Sahel – North Africa – Europe: the Vertical Pathway of Instability
In cooperation with European Council on Foreign Relations (ECFR) and Konrad-Adenauer-Stiftung (KAS)
Throughout the last decade Libya and the Sahel have increasingly emerged as hotbeds of instability where migration flows, terrorist threats, conflicts and political unrest are intertwined, and where the increasing involvement of external actors has also had a strong impact on security dynamics. Given the deep security, economic and political interests that European countries hold in the macro-region at stake, this situation has raised growing concern in Europe and has pushed the EU and European countries – namely those with the biggest stakes in the Mediterranean basin such as Italy – to progressively integrate the Sahel countries, whose dynamics are directly reflected on North Africa and in turn on Europe, in their vision of the Broader Mediterranean, thus trying to go beyond a foreign policy vision based on static regional blocs.
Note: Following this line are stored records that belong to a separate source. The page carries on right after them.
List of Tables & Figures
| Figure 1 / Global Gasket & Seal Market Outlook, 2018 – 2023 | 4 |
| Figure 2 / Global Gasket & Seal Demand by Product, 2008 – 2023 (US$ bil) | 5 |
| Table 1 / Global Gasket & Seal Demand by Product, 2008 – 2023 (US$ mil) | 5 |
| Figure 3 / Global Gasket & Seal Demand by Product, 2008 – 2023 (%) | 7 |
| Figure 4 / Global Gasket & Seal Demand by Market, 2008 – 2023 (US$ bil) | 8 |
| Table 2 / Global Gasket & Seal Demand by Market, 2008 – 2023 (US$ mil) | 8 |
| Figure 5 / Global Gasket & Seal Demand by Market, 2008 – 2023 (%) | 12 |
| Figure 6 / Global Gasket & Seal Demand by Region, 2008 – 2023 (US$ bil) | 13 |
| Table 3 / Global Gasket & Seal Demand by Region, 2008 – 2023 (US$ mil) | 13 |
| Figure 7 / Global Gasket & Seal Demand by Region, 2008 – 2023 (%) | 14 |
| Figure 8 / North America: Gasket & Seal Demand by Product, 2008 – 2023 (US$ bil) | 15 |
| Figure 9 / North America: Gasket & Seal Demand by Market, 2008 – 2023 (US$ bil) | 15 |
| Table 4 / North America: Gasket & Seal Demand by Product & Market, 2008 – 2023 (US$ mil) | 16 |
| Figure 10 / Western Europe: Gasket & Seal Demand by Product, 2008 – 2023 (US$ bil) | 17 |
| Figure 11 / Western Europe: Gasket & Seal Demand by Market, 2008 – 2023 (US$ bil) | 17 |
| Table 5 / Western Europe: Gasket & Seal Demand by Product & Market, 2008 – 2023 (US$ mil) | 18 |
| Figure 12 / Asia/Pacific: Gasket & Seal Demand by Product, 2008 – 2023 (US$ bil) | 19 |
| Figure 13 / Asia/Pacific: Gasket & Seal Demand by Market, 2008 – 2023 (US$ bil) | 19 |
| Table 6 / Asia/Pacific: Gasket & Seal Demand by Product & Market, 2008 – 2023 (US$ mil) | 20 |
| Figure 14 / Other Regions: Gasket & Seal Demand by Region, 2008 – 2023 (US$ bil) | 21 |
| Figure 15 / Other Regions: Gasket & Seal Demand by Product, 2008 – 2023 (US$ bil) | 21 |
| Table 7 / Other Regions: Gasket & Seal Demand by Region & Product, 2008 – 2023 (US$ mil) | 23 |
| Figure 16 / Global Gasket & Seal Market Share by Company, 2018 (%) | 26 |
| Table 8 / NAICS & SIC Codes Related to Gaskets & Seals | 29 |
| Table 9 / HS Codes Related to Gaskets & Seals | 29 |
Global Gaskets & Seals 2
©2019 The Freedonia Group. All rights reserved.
Nevertheless, this growing awareness has not yet translated into a coherent and comprehensive European strategy to tackle the multidimensional and transnational sources of instability emerging from this macro-area at their very roots.
At the same time, the promotion of stability is a necessary condition to allow the development of the economic potential of the countries of this macro-area, whose sustainable and fair growth could in turn have a positive socio-economic and political impact at the local level and open-up new pathways for cooperation with the EU and European countries.